Infertility
Infertility is difficulty achieving pregnancy after regular unprotected sex, usually assessed after 12 months or sooner when age or history raises concern.
Key takeaways
- Evaluation should involve both partners because ovulatory, tubal, uterine, sperm and unexplained factors may coexist.
- Irregular periods, prior pelvic infection, testicular problems, cancer treatment or older reproductive age justify earlier assessment.
- Treatment must match the identified barrier; progesterone support, ovulation induction and assisted conception are not interchangeable.
The listings below are not a fertility protocol; diagnosis, age, reproductive goals and pregnancy safety should guide treatment.
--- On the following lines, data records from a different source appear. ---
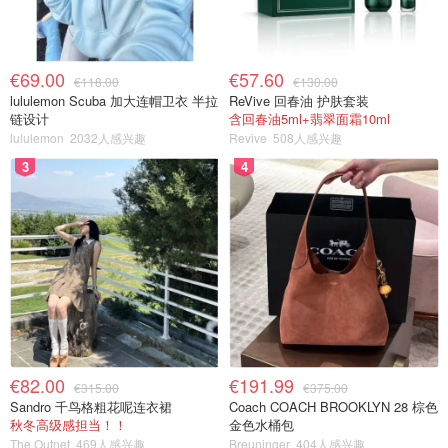
€69.00
€57.60
€118.00
€130.00
lululemon Scuba 加大连帽卫衣 半拉
ReVive 回春油 护肤套装
链设计
含回春油5ml+翡翠面霜10ml
lululemon
2032人感兴趣
Revive
508人感兴趣
3
4
€82.00
€191.99
€315.00
€375.00
Sandro 千鸟格粗花呢连衣裙
Coach COACH BROOKLYN 28 棕色
秋冬高级感担当！！
金色水桶包
The Outnet
469人感兴趣
Breuninger
404人感兴趣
Building a complete assessment
History establishes duration, cycle pattern, previous pregnancies, sexual timing, medicines and relevant surgery or infection. Testing commonly includes semen analysis, confirmation of ovulation, ovarian-reserve context and assessment of fallopian tubes or uterine anatomy when indicated.
Matching treatment to cause
Lifestyle and timing advice may be sufficient for some couples. Ovulation induction treats specified ovulatory disorders and requires monitoring; surgery has selected anatomical roles. Intrauterine insemination or IVF may address sperm, tubal, age-related or unexplained factors. Emotional and financial burden are legitimate parts of planning.
When to seek urgent care
During fertility treatment, seek urgent care for severe abdominal swelling or pain, repeated vomiting, breathing difficulty, fainting or markedly reduced urination. Pain and bleeding with possible pregnancy also need urgent assessment.